Technology, in the process of making things “more efficient” has at the same time turned it into an anxious, stressful activity. If you’re paying attention, you sit eagerly in front of the computer for the exact minute registration opens, then fight against slow loading web pages hoping your stuff gets processed before others snatch up all the good games. The page fails to load, you swear, and then you try again until it works. Or, you miss all this, and two days later discover all the good games are full and you are stuck trying to find something vaguely fun and wondering why you signed up to go in the first place.

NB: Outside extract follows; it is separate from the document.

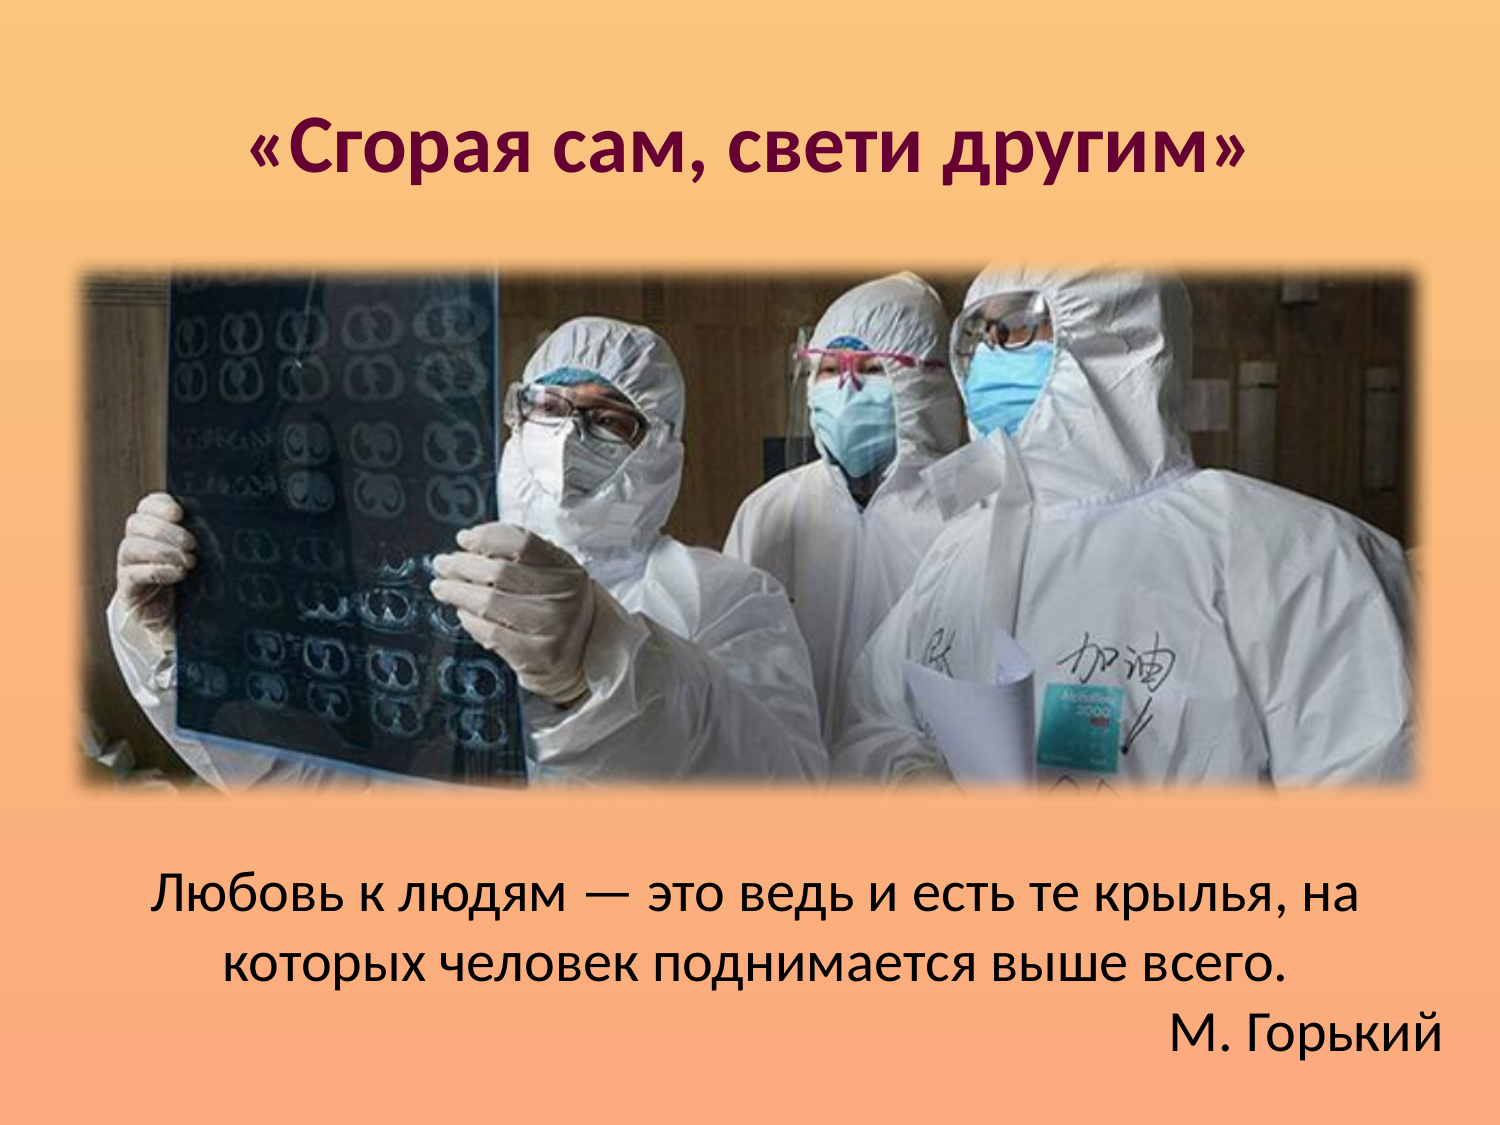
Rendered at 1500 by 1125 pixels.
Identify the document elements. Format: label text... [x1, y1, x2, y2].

Various conventions are now trying to address this. As mentioned above, TotalCon will sell you an early access badge, so if you’re willing to spend more and are lucky enough to get one before they sell out, I bet registration is a breeze. GaryCon I think does it better with their “featured games” category. I swore against it at the time as I didn’t really understand it (they could have had better documentation about it), but now I think I have a better appreciation. Basically they identify the high popularity games in advance and mark them as “featured”. Then based on your badge type you can only sign up for a certain number of featured games – one for a silver badge, two for a gold badge, etc. Even at the highest level though the number is still pretty low, so it forces you to pick the featured game or games you really want, and then give up on some of the others, thus making room for everyone to get into at least one game they’re really excited about.

I suppose all this is a symptom of the growing industry. I don’t mean the RPG industry, I mean the convention running industry. Every convention I go to seems to get more crowded each year. This should be a good thing, right? I suppose it just needs to reach that tipping point where some enterprising person or people realize supply is not keeping up with demand and thus increases supply – ie. more conventions start to sprout up.

If I cast my gaze into my crystal ball, I’d say we’ll also see these conventions start to be more specialized. Eg, we’ll see more “OSR” conventions, “Indy” conventions, “D&D 5e” conventions, or possibly even a convention devoted solely to the game Traveller. I think that will ultimately be a good thing — folks like myself won’t be blocked from running a game because too many tables are being devoted to Pathfinder Society, as the conventions I run games at won’t have Pathfinder Society games. There will be a whole separate convention just for those games.

That, I suppose, or the bubble will pop. We shall see.